▶ **How to complete this task**:
Below are the records. Reproduce the line that contains "X149659841Y-53685247D02*" and every line after it to the end, exactly and alone.
-- Opening Marker --
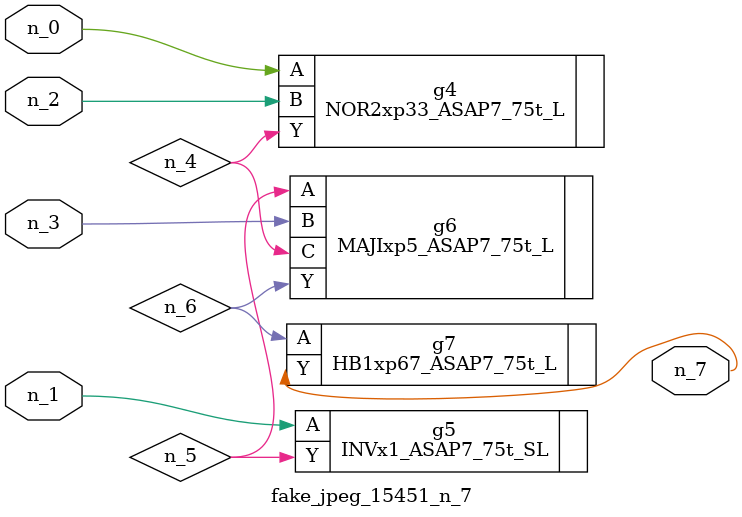
<source format=v>
module fake_jpeg_15451_n_7 (n_0, n_3, n_2, n_1, n_7);

input n_0;
input n_3;
input n_2;
input n_1;

output n_7;

wire n_4;
wire n_6;
wire n_5;

NOR2xp33_ASAP7_75t_L g4 ( 
.A(n_0),
.B(n_2),
.Y(n_4)
);

INVx1_ASAP7_75t_SL g5 ( 
.A(n_1),
.Y(n_5)
);

MAJIxp5_ASAP7_75t_L g6 ( 
.A(n_5),
.B(n_3),
.C(n_4),
.Y(n_6)
);

HB1xp67_ASAP7_75t_L g7 ( 
.A(n_6),
.Y(n_7)
);


endmodule
</source>
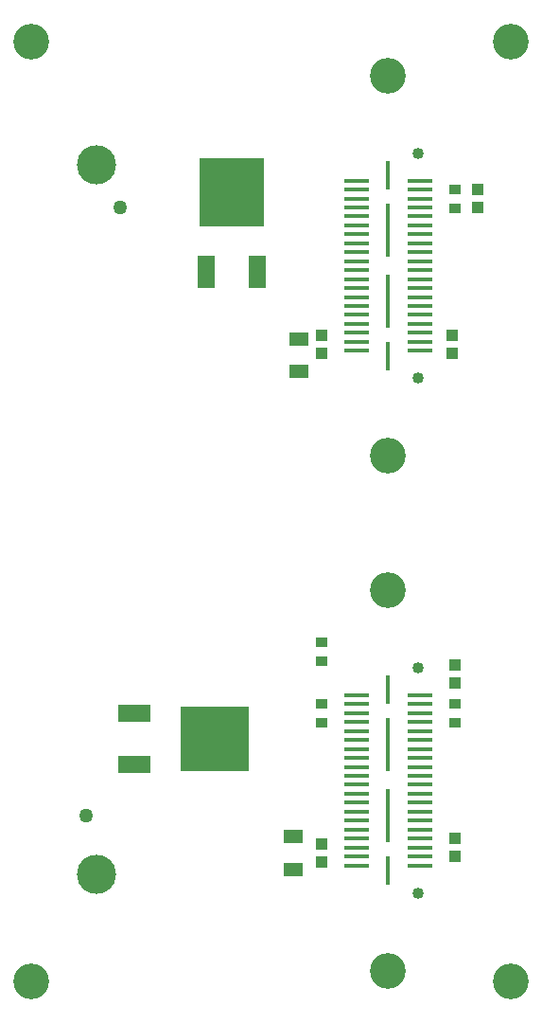
<source format=gbr>
%TF.GenerationSoftware,Altium Limited,Altium Designer,21.5.1 (32)*%
G04 Layer_Color=255*
%FSLAX45Y45*%
%MOMM*%
%TF.SameCoordinates,51D5493F-A844-4614-94AE-4B196E198A34*%
%TF.FilePolarity,Positive*%
%TF.FileFunction,Pads,Top*%
%TF.Part,Single*%
G01*
G75*
%TA.AperFunction,SMDPad,CuDef*%
%ADD10R,1.80000X1.30000*%
%ADD11R,5.80009X6.19989*%
%ADD12R,1.59995X2.99999*%
%ADD13R,1.00000X1.00000*%
%ADD14R,2.27000X0.40996*%
%ADD15R,0.43002X2.54000*%
%ADD16R,0.43002X4.70002*%
%ADD17R,1.00000X0.90000*%
%ADD18R,6.19989X5.80009*%
%ADD19R,2.99999X1.59995*%
%TA.AperFunction,WasherPad*%
%ADD25C,3.50000*%
%TA.AperFunction,ComponentPad*%
%ADD26C,1.27000*%
%ADD27C,3.19989*%
%ADD28C,1.02006*%
%ADD29C,3.20000*%
D10*
X2800000Y5855000D02*
D03*
Y6145000D02*
D03*
X2750000Y1405000D02*
D03*
Y1695000D02*
D03*
D11*
X2200000Y7459004D02*
D03*
D12*
X2428498Y6740997D02*
D03*
X1971502D02*
D03*
D13*
X4200000Y3230000D02*
D03*
Y3070000D02*
D03*
X3000000Y1470000D02*
D03*
Y1630000D02*
D03*
X4400000Y7320000D02*
D03*
Y7480000D02*
D03*
X4175000Y6020000D02*
D03*
Y6180000D02*
D03*
X3000000Y6020000D02*
D03*
Y6180000D02*
D03*
X4200000Y1520000D02*
D03*
Y1680000D02*
D03*
D14*
X3886512Y1440007D02*
D03*
X3313488D02*
D03*
X3886512Y1519991D02*
D03*
X3313488D02*
D03*
X3886512Y1600001D02*
D03*
X3313488D02*
D03*
X3886512Y1680011D02*
D03*
X3313488D02*
D03*
X3886512Y1759996D02*
D03*
X3313488D02*
D03*
X3886512Y1840006D02*
D03*
X3313488D02*
D03*
X3886512Y1919990D02*
D03*
Y2000000D02*
D03*
Y2080010D02*
D03*
Y2159995D02*
D03*
Y2240005D02*
D03*
Y2319990D02*
D03*
Y2400000D02*
D03*
Y2480010D02*
D03*
Y2559994D02*
D03*
Y2640004D02*
D03*
Y2719989D02*
D03*
Y2799999D02*
D03*
Y2880009D02*
D03*
X3313488Y1919990D02*
D03*
Y2000000D02*
D03*
Y2080010D02*
D03*
Y2159995D02*
D03*
Y2240005D02*
D03*
Y2319990D02*
D03*
Y2400000D02*
D03*
Y2480010D02*
D03*
Y2559994D02*
D03*
Y2640004D02*
D03*
Y2719989D02*
D03*
Y2799999D02*
D03*
Y2880009D02*
D03*
X3886512Y2959993D02*
D03*
X3313488D02*
D03*
X3313488Y6680011D02*
D03*
Y6600001D02*
D03*
Y6359996D02*
D03*
Y6440006D02*
D03*
Y6519991D02*
D03*
Y6759995D02*
D03*
Y7559994D02*
D03*
X3886512D02*
D03*
X3313488Y7480009D02*
D03*
Y7399999D02*
D03*
Y7319989D02*
D03*
Y7240004D02*
D03*
Y7159994D02*
D03*
Y7080010D02*
D03*
Y7000000D02*
D03*
Y6919990D02*
D03*
Y6840005D02*
D03*
X3886512Y7480009D02*
D03*
Y7399999D02*
D03*
Y7319989D02*
D03*
Y7240004D02*
D03*
Y7159994D02*
D03*
Y7080010D02*
D03*
Y7000000D02*
D03*
Y6919990D02*
D03*
Y6840005D02*
D03*
Y6759995D02*
D03*
Y6680011D02*
D03*
Y6600001D02*
D03*
Y6519991D02*
D03*
Y6440006D02*
D03*
Y6359996D02*
D03*
X3313488Y6280011D02*
D03*
X3886512D02*
D03*
X3313488Y6200001D02*
D03*
X3886512D02*
D03*
X3313488Y6119991D02*
D03*
X3886512D02*
D03*
X3313488Y6040007D02*
D03*
X3886512D02*
D03*
D15*
X3600000Y1393499D02*
D03*
Y3006501D02*
D03*
X3600000Y7606501D02*
D03*
Y5993499D02*
D03*
D16*
X3600000Y1882500D02*
D03*
Y2517500D02*
D03*
X3600000Y7117500D02*
D03*
Y6482500D02*
D03*
D17*
X3000000Y3435000D02*
D03*
Y3265000D02*
D03*
Y2715000D02*
D03*
Y2885000D02*
D03*
X4200000Y7315000D02*
D03*
Y7485000D02*
D03*
Y2715000D02*
D03*
Y2885000D02*
D03*
D18*
X2046036Y2567110D02*
D03*
D19*
X1328028Y2338611D02*
D03*
Y2795608D02*
D03*
D25*
X990000Y7698000D02*
D03*
Y1362000D02*
D03*
D26*
X1200000Y7319070D02*
D03*
X895200Y1880930D02*
D03*
D27*
X3600000Y500000D02*
D03*
Y3900000D02*
D03*
X3600000Y8500000D02*
D03*
Y5100000D02*
D03*
D28*
X3866497Y3206500D02*
D03*
Y1193500D02*
D03*
X3866497Y5793500D02*
D03*
Y7806501D02*
D03*
D29*
X400000Y400000D02*
D03*
Y8800000D02*
D03*
X4700000D02*
D03*
Y400000D02*
D03*
%TF.MD5,2bef33a1a7104e9e23e2762a91f183e8*%
M02*

</source>
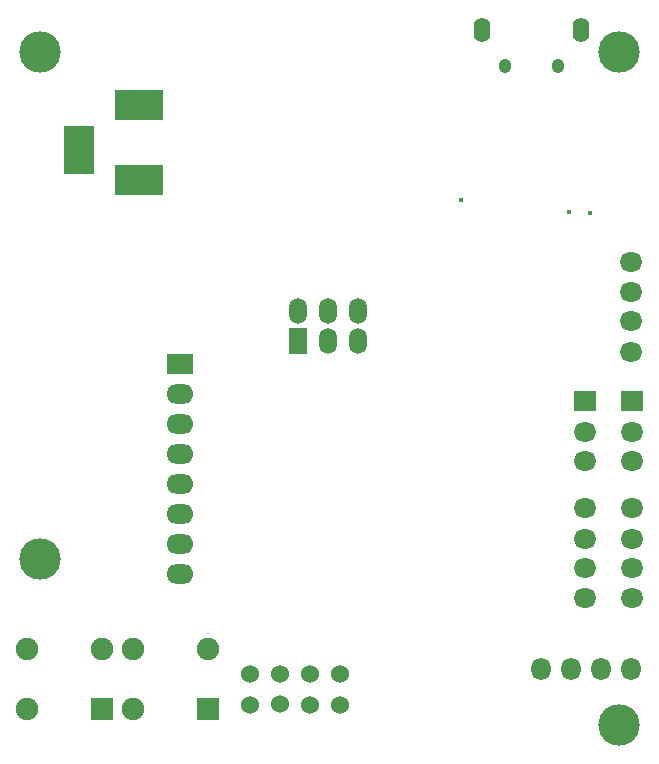
<source format=gbs>
%FSTAX23Y23*%
%MOIN*%
%SFA1B1*%

%IPPOS*%
%ADD40R,0.100000X0.160000*%
%ADD41R,0.160000X0.100000*%
%ADD42O,0.065000X0.075000*%
%ADD43C,0.138000*%
%ADD44O,0.090000X0.065000*%
%ADD45R,0.090000X0.065000*%
%ADD46O,0.075000X0.065000*%
%ADD47R,0.075000X0.075000*%
%ADD48C,0.075000*%
%ADD49O,0.041300X0.049200*%
%ADD50R,0.060000X0.086000*%
%ADD51O,0.060000X0.086000*%
%ADD52R,0.075000X0.065000*%
%ADD53C,0.060000*%
%ADD54C,0.015700*%
%ADD58O,0.055100X0.082700*%
%LNpcb_bug_v2-1*%
%LPD*%
G54D40*
X0227Y03495D03*
G54D41*
X0247Y03645D03*
Y03395D03*
G54D42*
X0381Y01766D03*
X03911D03*
X04009D03*
X0411D03*
G54D43*
X0407Y01578D03*
X02139Y03822D03*
X0407D03*
X0214Y0213D03*
G54D44*
X02605Y0208D03*
Y0228D03*
Y0248D03*
Y0258D03*
Y0268D03*
Y0238D03*
Y0218D03*
G54D45*
X02605Y0278D03*
G54D46*
X03957Y02D03*
Y02101D03*
Y02199D03*
Y023D03*
X04109Y02823D03*
Y02924D03*
Y03022D03*
Y03123D03*
X04113Y02D03*
Y02101D03*
Y02199D03*
Y023D03*
X03957Y02458D03*
Y02556D03*
X04113Y02458D03*
Y02556D03*
G54D47*
X02346Y0163D03*
X02698Y0163D03*
G54D48*
X02096Y0183D03*
Y0163D03*
X02346Y0183D03*
X02448Y0183D03*
Y0163D03*
X02698Y0183D03*
G54D49*
X0369Y03775D03*
X03865D03*
G54D50*
X03Y02857D03*
G54D51*
X031Y02857D03*
X03199D03*
X03Y02957D03*
X032D03*
X031D03*
G54D52*
X03957Y02657D03*
X04113D03*
G54D53*
X03139Y01646D03*
X03039D03*
X02939Y01648D03*
X02839Y01646D03*
X0284Y01749D03*
X02941Y01747D03*
X0304D03*
X0314D03*
G54D54*
X03974Y03286D03*
X03903Y03287D03*
X03543Y03327D03*
G54D58*
X03942Y03895D03*
X03613D03*
M02*
</source>
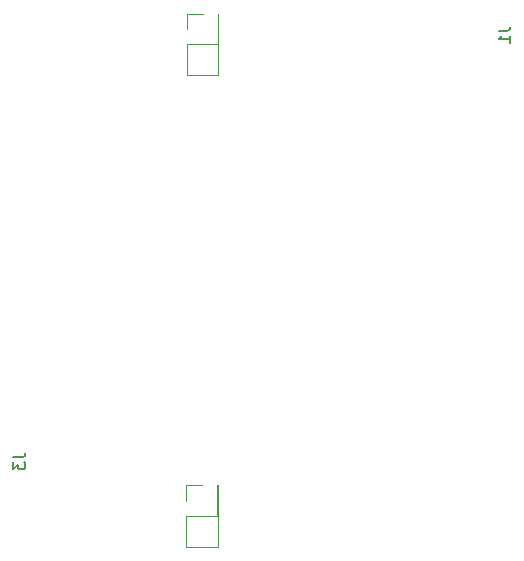
<source format=gbo>
%TF.GenerationSoftware,KiCad,Pcbnew,8.0.4*%
%TF.CreationDate,2024-10-15T16:21:03+03:00*%
%TF.ProjectId,projecsts,70726f6a-6563-4737-9473-2e6b69636164,rev?*%
%TF.SameCoordinates,Original*%
%TF.FileFunction,Legend,Bot*%
%TF.FilePolarity,Positive*%
%FSLAX46Y46*%
G04 Gerber Fmt 4.6, Leading zero omitted, Abs format (unit mm)*
G04 Created by KiCad (PCBNEW 8.0.4) date 2024-10-15 16:21:03*
%MOMM*%
%LPD*%
G01*
G04 APERTURE LIST*
%ADD10C,0.150000*%
%ADD11C,0.120000*%
G04 APERTURE END LIST*
D10*
X176034501Y-52566666D02*
X176748786Y-52566666D01*
X176748786Y-52566666D02*
X176891643Y-52519047D01*
X176891643Y-52519047D02*
X176986882Y-52423809D01*
X176986882Y-52423809D02*
X177034501Y-52280952D01*
X177034501Y-52280952D02*
X177034501Y-52185714D01*
X177034501Y-53566666D02*
X177034501Y-52995238D01*
X177034501Y-53280952D02*
X176034501Y-53280952D01*
X176034501Y-53280952D02*
X176177358Y-53185714D01*
X176177358Y-53185714D02*
X176272596Y-53090476D01*
X176272596Y-53090476D02*
X176320215Y-52995238D01*
X134954819Y-88666666D02*
X135669104Y-88666666D01*
X135669104Y-88666666D02*
X135811961Y-88619047D01*
X135811961Y-88619047D02*
X135907200Y-88523809D01*
X135907200Y-88523809D02*
X135954819Y-88380952D01*
X135954819Y-88380952D02*
X135954819Y-88285714D01*
X134954819Y-89047619D02*
X134954819Y-89666666D01*
X134954819Y-89666666D02*
X135335771Y-89333333D01*
X135335771Y-89333333D02*
X135335771Y-89476190D01*
X135335771Y-89476190D02*
X135383390Y-89571428D01*
X135383390Y-89571428D02*
X135431009Y-89619047D01*
X135431009Y-89619047D02*
X135526247Y-89666666D01*
X135526247Y-89666666D02*
X135764342Y-89666666D01*
X135764342Y-89666666D02*
X135859580Y-89619047D01*
X135859580Y-89619047D02*
X135907200Y-89571428D01*
X135907200Y-89571428D02*
X135954819Y-89476190D01*
X135954819Y-89476190D02*
X135954819Y-89190476D01*
X135954819Y-89190476D02*
X135907200Y-89095238D01*
X135907200Y-89095238D02*
X135859580Y-89047619D01*
D11*
%TO.C,J1*%
X152319841Y-56285247D02*
X152319841Y-51085247D01*
X152319841Y-51085247D02*
X152259841Y-51085247D01*
X152259841Y-53685247D02*
X152259841Y-51085247D01*
X149659841Y-53685247D02*
X152259841Y-53685247D01*
X149659841Y-51085247D02*
X150989841Y-51085247D01*
X149659841Y-52415247D02*
X149659841Y-51085247D01*
X149659841Y-56285247D02*
X149659841Y-53685247D01*
X152319841Y-56285247D02*
X149659841Y-56285247D01*
%TO.C,J3*%
X152263752Y-96243739D02*
X152263752Y-91043739D01*
X152263752Y-91043739D02*
X152203752Y-91043739D01*
X152203752Y-93643739D02*
X152203752Y-91043739D01*
X149603752Y-93643739D02*
X152203752Y-93643739D01*
X149603752Y-91043739D02*
X150933752Y-91043739D01*
X149603752Y-92373739D02*
X149603752Y-91043739D01*
X149603752Y-96243739D02*
X149603752Y-93643739D01*
X152263752Y-96243739D02*
X149603752Y-96243739D01*
%TD*%
M02*

</source>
-- Closing Marker --
▶ **Written response**:
X149659841Y-53685247D02*
X152259841Y-53685247D01*
X149659841Y-51085247D02*
X150989841Y-51085247D01*
X149659841Y-52415247D02*
X149659841Y-51085247D01*
X149659841Y-56285247D02*
X149659841Y-53685247D01*
X152319841Y-56285247D02*
X149659841Y-56285247D01*
%TO.C,J3*%
X152263752Y-96243739D02*
X152263752Y-91043739D01*
X152263752Y-91043739D02*
X152203752Y-91043739D01*
X152203752Y-93643739D02*
X152203752Y-91043739D01*
X149603752Y-93643739D02*
X152203752Y-93643739D01*
X149603752Y-91043739D02*
X150933752Y-91043739D01*
X149603752Y-92373739D02*
X149603752Y-91043739D01*
X149603752Y-96243739D02*
X149603752Y-93643739D01*
X152263752Y-96243739D02*
X149603752Y-96243739D01*
%TD*%
M02*

</source>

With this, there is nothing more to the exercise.